Cette année, l’Association franco-culturelle de Yellowknife (AFCY) a pris le pari d’organiser pour la toute première fois un événement qui souligne la fête nationale des Acadiens, le 15 août. À constater la très grande participation lors du Grand tintamarre, le jeu en valait la chandelle.
C’est la très grande présence des Acadiens, eux-mêmes, qui a surpris. « Nous ne les voyons pas souvent aux activités que nous organisons, mais ce soir, ils ont été très nombreux », a confié avec soulagement Caroline Langlais, animatrice culturelle à l’AFCY. D’ailleurs, plusieurs habitués des événements de l’AFCY s’entendaient pour dire qu’il y avait un nombre surprenant de nouveaux visages lors de cette soirée.
Le directeur de l’AFCY, Roland Charest, évalue que près d’une centaine de personnes se sont déplacées au chalet Fred Henne où se déroulait le Grand tintamarre. « Si on tient compte du roulement, c’est-à-dire ceux qui sont arrivés alors que d’autres partaient, je dirais qu’au moins 90 personnes sont venues.

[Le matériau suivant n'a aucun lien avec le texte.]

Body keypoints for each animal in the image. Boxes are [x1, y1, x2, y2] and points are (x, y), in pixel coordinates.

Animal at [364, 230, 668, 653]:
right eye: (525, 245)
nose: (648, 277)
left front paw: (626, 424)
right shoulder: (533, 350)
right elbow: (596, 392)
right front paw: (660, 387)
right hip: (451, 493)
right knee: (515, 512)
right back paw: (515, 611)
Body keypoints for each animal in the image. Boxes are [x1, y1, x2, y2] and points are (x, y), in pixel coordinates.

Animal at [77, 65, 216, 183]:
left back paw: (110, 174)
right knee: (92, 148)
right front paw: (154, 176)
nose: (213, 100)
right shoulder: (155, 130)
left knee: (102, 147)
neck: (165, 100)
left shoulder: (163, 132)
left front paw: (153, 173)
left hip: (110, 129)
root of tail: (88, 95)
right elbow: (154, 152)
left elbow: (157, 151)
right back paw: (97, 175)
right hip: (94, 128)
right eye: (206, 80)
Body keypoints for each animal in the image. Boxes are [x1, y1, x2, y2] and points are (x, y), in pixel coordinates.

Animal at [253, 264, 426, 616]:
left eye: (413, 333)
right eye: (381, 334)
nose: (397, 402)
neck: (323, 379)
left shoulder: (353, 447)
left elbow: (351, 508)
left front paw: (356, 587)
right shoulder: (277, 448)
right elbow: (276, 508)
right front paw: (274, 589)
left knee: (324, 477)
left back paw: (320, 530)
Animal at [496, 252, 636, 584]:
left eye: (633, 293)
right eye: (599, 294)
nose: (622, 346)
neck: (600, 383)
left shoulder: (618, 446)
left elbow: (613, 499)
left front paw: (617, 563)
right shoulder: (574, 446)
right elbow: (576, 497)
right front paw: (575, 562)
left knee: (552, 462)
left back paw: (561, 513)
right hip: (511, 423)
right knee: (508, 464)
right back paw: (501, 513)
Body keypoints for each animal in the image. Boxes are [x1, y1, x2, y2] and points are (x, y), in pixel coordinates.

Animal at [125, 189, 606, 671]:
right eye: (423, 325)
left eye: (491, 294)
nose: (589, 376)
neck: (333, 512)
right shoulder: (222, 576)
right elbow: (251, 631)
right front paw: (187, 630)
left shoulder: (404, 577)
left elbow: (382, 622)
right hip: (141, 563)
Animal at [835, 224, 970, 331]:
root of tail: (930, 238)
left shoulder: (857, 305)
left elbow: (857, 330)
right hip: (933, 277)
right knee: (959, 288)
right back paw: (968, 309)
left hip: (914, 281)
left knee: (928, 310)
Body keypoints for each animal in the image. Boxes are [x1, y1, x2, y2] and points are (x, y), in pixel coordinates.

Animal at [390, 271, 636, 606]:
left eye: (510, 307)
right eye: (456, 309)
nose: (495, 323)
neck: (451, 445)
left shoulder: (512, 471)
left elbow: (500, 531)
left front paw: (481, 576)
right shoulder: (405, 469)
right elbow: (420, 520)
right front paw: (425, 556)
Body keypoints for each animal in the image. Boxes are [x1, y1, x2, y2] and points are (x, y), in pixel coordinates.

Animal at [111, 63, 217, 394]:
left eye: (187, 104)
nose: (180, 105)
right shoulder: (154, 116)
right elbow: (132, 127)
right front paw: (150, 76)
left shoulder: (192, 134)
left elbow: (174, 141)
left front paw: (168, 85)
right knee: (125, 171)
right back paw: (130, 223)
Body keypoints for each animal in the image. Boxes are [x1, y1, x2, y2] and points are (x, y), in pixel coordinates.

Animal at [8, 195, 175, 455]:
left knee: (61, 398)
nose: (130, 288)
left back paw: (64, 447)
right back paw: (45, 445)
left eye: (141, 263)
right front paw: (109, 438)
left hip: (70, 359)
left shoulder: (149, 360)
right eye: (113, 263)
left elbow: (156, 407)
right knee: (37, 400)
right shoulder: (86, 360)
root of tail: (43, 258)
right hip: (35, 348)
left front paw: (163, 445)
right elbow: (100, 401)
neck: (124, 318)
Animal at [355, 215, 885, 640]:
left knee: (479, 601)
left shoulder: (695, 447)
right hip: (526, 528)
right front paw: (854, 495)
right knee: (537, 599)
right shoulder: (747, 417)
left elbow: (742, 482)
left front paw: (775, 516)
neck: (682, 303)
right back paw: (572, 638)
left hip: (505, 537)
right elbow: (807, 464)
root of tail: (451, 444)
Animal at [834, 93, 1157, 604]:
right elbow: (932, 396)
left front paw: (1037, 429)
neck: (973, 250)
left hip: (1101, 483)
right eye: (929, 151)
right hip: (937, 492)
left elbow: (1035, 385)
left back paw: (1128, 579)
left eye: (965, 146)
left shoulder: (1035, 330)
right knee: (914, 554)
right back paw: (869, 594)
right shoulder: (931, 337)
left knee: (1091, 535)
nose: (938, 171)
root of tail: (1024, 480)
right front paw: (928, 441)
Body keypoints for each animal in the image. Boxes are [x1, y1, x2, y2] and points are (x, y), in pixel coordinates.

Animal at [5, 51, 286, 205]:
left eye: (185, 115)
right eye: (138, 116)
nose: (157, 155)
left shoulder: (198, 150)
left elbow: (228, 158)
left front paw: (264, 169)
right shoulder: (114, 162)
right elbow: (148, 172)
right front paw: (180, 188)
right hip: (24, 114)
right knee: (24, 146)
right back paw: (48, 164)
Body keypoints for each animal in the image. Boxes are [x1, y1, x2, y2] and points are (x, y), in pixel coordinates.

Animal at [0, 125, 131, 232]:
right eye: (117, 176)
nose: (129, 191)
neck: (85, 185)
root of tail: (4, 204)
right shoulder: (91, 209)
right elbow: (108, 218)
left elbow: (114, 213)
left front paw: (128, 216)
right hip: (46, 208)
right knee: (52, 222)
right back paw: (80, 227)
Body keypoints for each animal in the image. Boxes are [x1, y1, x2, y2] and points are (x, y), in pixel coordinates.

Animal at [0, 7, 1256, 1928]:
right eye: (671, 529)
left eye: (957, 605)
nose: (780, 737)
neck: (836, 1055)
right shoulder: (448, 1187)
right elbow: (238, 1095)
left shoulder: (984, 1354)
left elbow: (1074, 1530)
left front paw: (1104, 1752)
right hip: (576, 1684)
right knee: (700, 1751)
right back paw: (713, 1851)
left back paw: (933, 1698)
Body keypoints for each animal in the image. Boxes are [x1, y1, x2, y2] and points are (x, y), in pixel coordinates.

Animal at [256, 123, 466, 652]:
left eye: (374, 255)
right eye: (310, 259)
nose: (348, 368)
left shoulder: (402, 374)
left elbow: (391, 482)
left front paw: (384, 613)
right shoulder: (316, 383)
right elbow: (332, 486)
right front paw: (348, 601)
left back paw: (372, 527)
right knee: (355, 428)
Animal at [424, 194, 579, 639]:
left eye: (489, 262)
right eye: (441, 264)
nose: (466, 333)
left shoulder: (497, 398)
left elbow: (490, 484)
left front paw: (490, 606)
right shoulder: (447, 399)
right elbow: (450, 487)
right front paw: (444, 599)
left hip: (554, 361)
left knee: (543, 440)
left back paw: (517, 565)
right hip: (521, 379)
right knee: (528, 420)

Je suis très heureux de la participation », a-t-il affirmé.
Au menu des festivités en plein air, il y avait des tirages, le jeu du fer à cheval, une dégustation de hot-dogs et un feu de camp, le tout sur fond de musique acadienne. Sans oublier, bien sûr, le traditionnel tintamarre, alors que les participants se sont laissés aller dans une symphonie de bruits de casseroles.
« Le but du tintamarre est de faire du bruit pour montrer que notre peuple est encore bien vivant », a résumé Christian Rousselle. Le natif de Neguac, au Nouveau-Brunswick, s’est dit très fier d’être sur place.
Jonathan Ross est un autre Acadien qui a applaudi la tenue à Yellowknife d’un événement pour souligner cette fête nationale. « J’ai passé deux ans à Iqaluit et il ne s’y passait absolument rien pour la fête des Acadiens. Je me demande même s’il y a des Acadiens là-bas », a déclaré le jeune homme, qui confie avoir célébré seul à pareille date l’année dernière.
« C’est le fun. Il y a beaucoup d’énergie. Pour une première année, c’est une bonne participation. Le mot va se passer et il devrait y avoir plus de monde l’an prochain », a pour sa part raconté Réjean LeFort. Celui qui est originaire de Chéticamp, en Nouvelle-Écosse, a d’ailleurs eu la gentillesse de préparer les hot-dogs pour tout ce beau monde lors de cette soirée.